>>>

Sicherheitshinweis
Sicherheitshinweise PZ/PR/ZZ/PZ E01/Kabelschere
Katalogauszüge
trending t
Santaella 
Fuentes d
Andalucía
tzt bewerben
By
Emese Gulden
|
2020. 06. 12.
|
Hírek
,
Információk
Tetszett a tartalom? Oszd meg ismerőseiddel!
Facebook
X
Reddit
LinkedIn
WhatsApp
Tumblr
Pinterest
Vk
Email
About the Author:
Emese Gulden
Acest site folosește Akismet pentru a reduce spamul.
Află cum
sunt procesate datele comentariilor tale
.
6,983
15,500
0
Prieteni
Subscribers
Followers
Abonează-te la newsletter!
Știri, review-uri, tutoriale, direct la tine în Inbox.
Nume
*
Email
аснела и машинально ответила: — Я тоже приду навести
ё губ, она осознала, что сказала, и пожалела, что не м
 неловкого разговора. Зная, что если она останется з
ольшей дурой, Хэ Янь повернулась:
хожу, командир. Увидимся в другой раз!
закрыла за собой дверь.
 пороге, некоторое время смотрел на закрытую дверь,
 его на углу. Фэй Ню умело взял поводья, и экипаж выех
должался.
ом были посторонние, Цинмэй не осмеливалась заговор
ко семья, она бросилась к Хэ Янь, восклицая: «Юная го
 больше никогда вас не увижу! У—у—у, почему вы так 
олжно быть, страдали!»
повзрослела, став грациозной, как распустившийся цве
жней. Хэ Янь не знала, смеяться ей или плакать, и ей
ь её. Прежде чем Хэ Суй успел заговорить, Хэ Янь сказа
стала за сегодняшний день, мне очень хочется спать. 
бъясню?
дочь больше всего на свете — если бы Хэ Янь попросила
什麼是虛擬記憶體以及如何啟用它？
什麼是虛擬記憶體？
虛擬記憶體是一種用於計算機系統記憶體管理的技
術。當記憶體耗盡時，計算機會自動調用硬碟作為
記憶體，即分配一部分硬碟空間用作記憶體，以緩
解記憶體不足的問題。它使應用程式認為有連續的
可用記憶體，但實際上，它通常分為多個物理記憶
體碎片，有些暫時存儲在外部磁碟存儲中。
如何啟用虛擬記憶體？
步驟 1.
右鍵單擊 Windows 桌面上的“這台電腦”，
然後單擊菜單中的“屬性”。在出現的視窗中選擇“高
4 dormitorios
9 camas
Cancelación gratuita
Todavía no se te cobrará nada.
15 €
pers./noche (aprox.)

<<<

▸ **Problem to solve**: Each and every record above needs writing out exactly.

▸ **Solution to the exercise**:
Sicherheitshinweis
Sicherheitshinweise PZ/PR/ZZ/PZ E01/Kabelschere
Katalogauszüge
trending t
Santaella 
Fuentes d
Andalucía
tzt bewerben
By
Emese Gulden
|
2020. 06. 12.
|
Hírek
,
Információk
Tetszett a tartalom? Oszd meg ismerőseiddel!
Facebook
X
Reddit
LinkedIn
WhatsApp
Tumblr
Pinterest
Vk
Email
About the Author:
Emese Gulden
Acest site folosește Akismet pentru a reduce spamul.
Află cum
sunt procesate datele comentariilor tale
.
6,983
15,500
0
Prieteni
Subscribers
Followers
Abonează-te la newsletter!
Știri, review-uri, tutoriale, direct la tine în Inbox.
Nume
*
Email
аснела и машинально ответила: — Я тоже приду навести
ё губ, она осознала, что сказала, и пожалела, что не м
 неловкого разговора. Зная, что если она останется з
ольшей дурой, Хэ Янь повернулась:
хожу, командир. Увидимся в другой раз!
закрыла за собой дверь.
 пороге, некоторое время смотрел на закрытую дверь,
 его на углу. Фэй Ню умело взял поводья, и экипаж выех
должался.
ом были посторонние, Цинмэй не осмеливалась заговор
ко семья, она бросилась к Хэ Янь, восклицая: «Юная го
 больше никогда вас не увижу! У—у—у, почему вы так 
олжно быть, страдали!»
повзрослела, став грациозной, как распустившийся цве
жней. Хэ Янь не знала, смеяться ей или плакать, и ей
ь её. Прежде чем Хэ Суй успел заговорить, Хэ Янь сказа
стала за сегодняшний день, мне очень хочется спать. 
бъясню?
дочь больше всего на свете — если бы Хэ Янь попросила
什麼是虛擬記憶體以及如何啟用它？
什麼是虛擬記憶體？
虛擬記憶體是一種用於計算機系統記憶體管理的技
術。當記憶體耗盡時，計算機會自動調用硬碟作為
記憶體，即分配一部分硬碟空間用作記憶體，以緩
解記憶體不足的問題。它使應用程式認為有連續的
可用記憶體，但實際上，它通常分為多個物理記憶
體碎片，有些暫時存儲在外部磁碟存儲中。
如何啟用虛擬記憶體？
步驟 1.
右鍵單擊 Windows 桌面上的“這台電腦”，
然後單擊菜單中的“屬性”。在出現的視窗中選擇“高
4 dormitorios
9 camas
Cancelación gratuita
Todavía no se te cobrará nada.
15 €
pers./noche (aprox.)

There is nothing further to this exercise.